--- Extracted information ---
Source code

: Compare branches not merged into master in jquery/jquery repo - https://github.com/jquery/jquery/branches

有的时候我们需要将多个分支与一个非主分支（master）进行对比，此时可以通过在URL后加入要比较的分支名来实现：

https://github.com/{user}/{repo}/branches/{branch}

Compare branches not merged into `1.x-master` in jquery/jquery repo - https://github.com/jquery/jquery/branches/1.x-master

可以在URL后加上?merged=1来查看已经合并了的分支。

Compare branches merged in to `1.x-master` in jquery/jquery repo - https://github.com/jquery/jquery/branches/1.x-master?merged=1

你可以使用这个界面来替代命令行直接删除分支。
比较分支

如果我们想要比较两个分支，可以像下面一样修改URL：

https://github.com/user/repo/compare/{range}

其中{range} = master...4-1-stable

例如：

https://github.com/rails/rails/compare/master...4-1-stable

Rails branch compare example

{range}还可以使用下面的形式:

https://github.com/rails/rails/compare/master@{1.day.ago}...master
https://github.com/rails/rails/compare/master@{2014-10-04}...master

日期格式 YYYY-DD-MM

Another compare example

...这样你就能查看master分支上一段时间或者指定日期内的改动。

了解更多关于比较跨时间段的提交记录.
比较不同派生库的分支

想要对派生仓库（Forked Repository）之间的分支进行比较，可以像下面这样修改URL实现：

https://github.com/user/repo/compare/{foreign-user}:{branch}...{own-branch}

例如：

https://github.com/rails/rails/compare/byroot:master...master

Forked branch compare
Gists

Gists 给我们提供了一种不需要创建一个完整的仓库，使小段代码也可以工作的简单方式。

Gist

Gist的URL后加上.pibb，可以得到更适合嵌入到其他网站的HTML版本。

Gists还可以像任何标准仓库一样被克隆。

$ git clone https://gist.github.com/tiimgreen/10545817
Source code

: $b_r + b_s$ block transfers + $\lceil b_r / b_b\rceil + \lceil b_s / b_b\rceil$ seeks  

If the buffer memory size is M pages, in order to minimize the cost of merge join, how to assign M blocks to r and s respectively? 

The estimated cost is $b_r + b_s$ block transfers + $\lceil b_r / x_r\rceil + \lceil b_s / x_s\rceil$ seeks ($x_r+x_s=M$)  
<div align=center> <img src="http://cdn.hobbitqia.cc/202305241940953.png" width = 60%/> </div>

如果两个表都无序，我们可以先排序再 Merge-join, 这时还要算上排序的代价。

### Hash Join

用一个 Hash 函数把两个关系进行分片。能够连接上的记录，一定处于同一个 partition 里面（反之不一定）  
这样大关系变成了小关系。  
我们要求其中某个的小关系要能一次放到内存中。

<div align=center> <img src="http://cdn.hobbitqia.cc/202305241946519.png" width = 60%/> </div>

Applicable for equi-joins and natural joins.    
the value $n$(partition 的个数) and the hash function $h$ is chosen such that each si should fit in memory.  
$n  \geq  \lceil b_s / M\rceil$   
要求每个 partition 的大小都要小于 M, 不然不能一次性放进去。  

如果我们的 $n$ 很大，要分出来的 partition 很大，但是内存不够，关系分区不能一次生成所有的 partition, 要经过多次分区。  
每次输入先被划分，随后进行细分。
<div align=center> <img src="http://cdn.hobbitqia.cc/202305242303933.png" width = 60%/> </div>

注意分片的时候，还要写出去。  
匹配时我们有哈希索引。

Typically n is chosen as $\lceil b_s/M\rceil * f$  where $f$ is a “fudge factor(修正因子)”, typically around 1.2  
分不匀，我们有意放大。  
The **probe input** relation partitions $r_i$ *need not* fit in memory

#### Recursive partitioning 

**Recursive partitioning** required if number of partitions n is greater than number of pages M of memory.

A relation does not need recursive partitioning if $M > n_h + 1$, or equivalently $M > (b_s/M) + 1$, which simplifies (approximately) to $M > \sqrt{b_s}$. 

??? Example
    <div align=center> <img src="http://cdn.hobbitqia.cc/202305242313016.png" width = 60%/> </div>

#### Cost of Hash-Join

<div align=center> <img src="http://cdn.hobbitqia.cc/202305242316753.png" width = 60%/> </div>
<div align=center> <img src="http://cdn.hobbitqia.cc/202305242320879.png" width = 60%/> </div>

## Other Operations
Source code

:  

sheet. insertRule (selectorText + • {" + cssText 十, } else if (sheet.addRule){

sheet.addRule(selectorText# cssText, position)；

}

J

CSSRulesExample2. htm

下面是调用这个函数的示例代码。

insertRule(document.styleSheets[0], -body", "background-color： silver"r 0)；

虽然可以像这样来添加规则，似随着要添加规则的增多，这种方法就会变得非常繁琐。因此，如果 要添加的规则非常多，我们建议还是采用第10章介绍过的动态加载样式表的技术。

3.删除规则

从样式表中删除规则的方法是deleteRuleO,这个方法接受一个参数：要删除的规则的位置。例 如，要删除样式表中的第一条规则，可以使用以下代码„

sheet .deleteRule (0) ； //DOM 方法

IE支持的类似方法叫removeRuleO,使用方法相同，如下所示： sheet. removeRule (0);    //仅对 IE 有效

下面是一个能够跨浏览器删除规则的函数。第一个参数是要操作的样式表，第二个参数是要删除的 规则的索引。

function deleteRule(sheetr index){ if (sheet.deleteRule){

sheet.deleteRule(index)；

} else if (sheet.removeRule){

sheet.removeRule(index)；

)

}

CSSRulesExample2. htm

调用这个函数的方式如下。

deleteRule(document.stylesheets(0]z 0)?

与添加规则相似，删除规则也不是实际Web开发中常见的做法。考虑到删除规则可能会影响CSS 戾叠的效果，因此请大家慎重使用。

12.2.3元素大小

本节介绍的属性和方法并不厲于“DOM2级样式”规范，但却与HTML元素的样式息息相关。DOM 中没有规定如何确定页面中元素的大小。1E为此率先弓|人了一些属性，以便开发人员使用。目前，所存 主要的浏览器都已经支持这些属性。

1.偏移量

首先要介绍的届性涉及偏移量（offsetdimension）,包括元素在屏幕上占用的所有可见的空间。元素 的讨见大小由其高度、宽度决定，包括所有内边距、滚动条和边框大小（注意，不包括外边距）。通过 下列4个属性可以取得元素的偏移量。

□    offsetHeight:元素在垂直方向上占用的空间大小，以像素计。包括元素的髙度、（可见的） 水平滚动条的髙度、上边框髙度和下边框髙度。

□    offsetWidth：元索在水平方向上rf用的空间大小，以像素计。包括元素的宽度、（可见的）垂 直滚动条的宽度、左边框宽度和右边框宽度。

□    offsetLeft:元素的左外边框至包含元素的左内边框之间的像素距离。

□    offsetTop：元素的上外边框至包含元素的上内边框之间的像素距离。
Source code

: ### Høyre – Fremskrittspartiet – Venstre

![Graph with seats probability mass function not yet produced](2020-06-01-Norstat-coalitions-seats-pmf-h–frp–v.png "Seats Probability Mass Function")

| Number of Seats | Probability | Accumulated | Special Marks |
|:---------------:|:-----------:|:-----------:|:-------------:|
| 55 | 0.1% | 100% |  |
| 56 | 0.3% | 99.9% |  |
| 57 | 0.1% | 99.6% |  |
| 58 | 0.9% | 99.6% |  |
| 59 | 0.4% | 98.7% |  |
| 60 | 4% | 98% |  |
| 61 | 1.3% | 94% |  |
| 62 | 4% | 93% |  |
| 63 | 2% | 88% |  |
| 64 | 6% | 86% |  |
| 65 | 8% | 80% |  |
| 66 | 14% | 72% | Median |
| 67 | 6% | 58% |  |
---
_Exercise directions_.
Reproduce every one of the items above word for word.

_Expected answer_.
Source code

: Compare branches not merged into master in jquery/jquery repo - https://github.com/jquery/jquery/branches

有的时候我们需要将多个分支与一个非主分支（master）进行对比，此时可以通过在URL后加入要比较的分支名来实现：

https://github.com/{user}/{repo}/branches/{branch}

Compare branches not merged into `1.x-master` in jquery/jquery repo - https://github.com/jquery/jquery/branches/1.x-master

可以在URL后加上?merged=1来查看已经合并了的分支。

Compare branches merged in to `1.x-master` in jquery/jquery repo - https://github.com/jquery/jquery/branches/1.x-master?merged=1

你可以使用这个界面来替代命令行直接删除分支。
比较分支

如果我们想要比较两个分支，可以像下面一样修改URL：

https://github.com/user/repo/compare/{range}

其中{range} = master...4-1-stable

例如：

https://github.com/rails/rails/compare/master...4-1-stable

Rails branch compare example

{range}还可以使用下面的形式:

https://github.com/rails/rails/compare/master@{1.day.ago}...master
https://github.com/rails/rails/compare/master@{2014-10-04}...master

日期格式 YYYY-DD-MM

Another compare example

...这样你就能查看master分支上一段时间或者指定日期内的改动。

了解更多关于比较跨时间段的提交记录.
比较不同派生库的分支

想要对派生仓库（Forked Repository）之间的分支进行比较，可以像下面这样修改URL实现：

https://github.com/user/repo/compare/{foreign-user}:{branch}...{own-branch}

例如：

https://github.com/rails/rails/compare/byroot:master...master

Forked branch compare
Gists

Gists 给我们提供了一种不需要创建一个完整的仓库，使小段代码也可以工作的简单方式。

Gist

Gist的URL后加上.pibb，可以得到更适合嵌入到其他网站的HTML版本。

Gists还可以像任何标准仓库一样被克隆。

$ git clone https://gist.github.com/tiimgreen/10545817
Source code

: $b_r + b_s$ block transfers + $\lceil b_r / b_b\rceil + \lceil b_s / b_b\rceil$ seeks  

If the buffer memory size is M pages, in order to minimize the cost of merge join, how to assign M blocks to r and s respectively? 

The estimated cost is $b_r + b_s$ block transfers + $\lceil b_r / x_r\rceil + \lceil b_s / x_s\rceil$ seeks ($x_r+x_s=M$)  
<div align=center> <img src="http://cdn.hobbitqia.cc/202305241940953.png" width = 60%/> </div>

如果两个表都无序，我们可以先排序再 Merge-join, 这时还要算上排序的代价。

### Hash Join

用一个 Hash 函数把两个关系进行分片。能够连接上的记录，一定处于同一个 partition 里面（反之不一定）  
这样大关系变成了小关系。  
我们要求其中某个的小关系要能一次放到内存中。

<div align=center> <img src="http://cdn.hobbitqia.cc/202305241946519.png" width = 60%/> </div>

Applicable for equi-joins and natural joins.    
the value $n$(partition 的个数) and the hash function $h$ is chosen such that each si should fit in memory.  
$n  \geq  \lceil b_s / M\rceil$   
要求每个 partition 的大小都要小于 M, 不然不能一次性放进去。  

如果我们的 $n$ 很大，要分出来的 partition 很大，但是内存不够，关系分区不能一次生成所有的 partition, 要经过多次分区。  
每次输入先被划分，随后进行细分。
<div align=center> <img src="http://cdn.hobbitqia.cc/202305242303933.png" width = 60%/> </div>

注意分片的时候，还要写出去。  
匹配时我们有哈希索引。

Typically n is chosen as $\lceil b_s/M\rceil * f$  where $f$ is a “fudge factor(修正因子)”, typically around 1.2  
分不匀，我们有意放大。  
The **probe input** relation partitions $r_i$ *need not* fit in memory

#### Recursive partitioning 

**Recursive partitioning** required if number of partitions n is greater than number of pages M of memory.

A relation does not need recursive partitioning if $M > n_h + 1$, or equivalently $M > (b_s/M) + 1$, which simplifies (approximately) to $M > \sqrt{b_s}$. 

??? Example
    <div align=center> <img src="http://cdn.hobbitqia.cc/202305242313016.png" width = 60%/> </div>

#### Cost of Hash-Join

<div align=center> <img src="http://cdn.hobbitqia.cc/202305242316753.png" width = 60%/> </div>
<div align=center> <img src="http://cdn.hobbitqia.cc/202305242320879.png" width = 60%/> </div>

## Other Operations
Source code

:  

sheet. insertRule (selectorText + • {" + cssText 十, } else if (sheet.addRule){

sheet.addRule(selectorText# cssText, position)；

}

J

CSSRulesExample2. htm

下面是调用这个函数的示例代码。

insertRule(document.styleSheets[0], -body", "background-color： silver"r 0)；

虽然可以像这样来添加规则，似随着要添加规则的增多，这种方法就会变得非常繁琐。因此，如果 要添加的规则非常多，我们建议还是采用第10章介绍过的动态加载样式表的技术。

3.删除规则

从样式表中删除规则的方法是deleteRuleO,这个方法接受一个参数：要删除的规则的位置。例 如，要删除样式表中的第一条规则，可以使用以下代码„

sheet .deleteRule (0) ； //DOM 方法

IE支持的类似方法叫removeRuleO,使用方法相同，如下所示： sheet. removeRule (0);    //仅对 IE 有效

下面是一个能够跨浏览器删除规则的函数。第一个参数是要操作的样式表，第二个参数是要删除的 规则的索引。

function deleteRule(sheetr index){ if (sheet.deleteRule){

sheet.deleteRule(index)；

} else if (sheet.removeRule){

sheet.removeRule(index)；

)

}

CSSRulesExample2. htm

调用这个函数的方式如下。

deleteRule(document.stylesheets(0]z 0)?

与添加规则相似，删除规则也不是实际Web开发中常见的做法。考虑到删除规则可能会影响CSS 戾叠的效果，因此请大家慎重使用。

12.2.3元素大小

本节介绍的属性和方法并不厲于“DOM2级样式”规范，但却与HTML元素的样式息息相关。DOM 中没有规定如何确定页面中元素的大小。1E为此率先弓|人了一些属性，以便开发人员使用。目前，所存 主要的浏览器都已经支持这些属性。

1.偏移量

首先要介绍的届性涉及偏移量（offsetdimension）,包括元素在屏幕上占用的所有可见的空间。元素 的讨见大小由其高度、宽度决定，包括所有内边距、滚动条和边框大小（注意，不包括外边距）。通过 下列4个属性可以取得元素的偏移量。

□    offsetHeight:元素在垂直方向上占用的空间大小，以像素计。包括元素的髙度、（可见的） 水平滚动条的髙度、上边框髙度和下边框髙度。

□    offsetWidth：元索在水平方向上rf用的空间大小，以像素计。包括元素的宽度、（可见的）垂 直滚动条的宽度、左边框宽度和右边框宽度。

□    offsetLeft:元素的左外边框至包含元素的左内边框之间的像素距离。

□    offsetTop：元素的上外边框至包含元素的上内边框之间的像素距离。
Source code

: ### Høyre – Fremskrittspartiet – Venstre

![Graph with seats probability mass function not yet produced](2020-06-01-Norstat-coalitions-seats-pmf-h–frp–v.png "Seats Probability Mass Function")

| Number of Seats | Probability | Accumulated | Special Marks |
|:---------------:|:-----------:|:-----------:|:-------------:|
| 55 | 0.1% | 100% |  |
| 56 | 0.3% | 99.9% |  |
| 57 | 0.1% | 99.6% |  |
| 58 | 0.9% | 99.6% |  |
| 59 | 0.4% | 98.7% |  |
| 60 | 4% | 98% |  |
| 61 | 1.3% | 94% |  |
| 62 | 4% | 93% |  |
| 63 | 2% | 88% |  |
| 64 | 6% | 86% |  |
| 65 | 8% | 80% |  |
| 66 | 14% | 72% | Median |
| 67 | 6% | 58% |  |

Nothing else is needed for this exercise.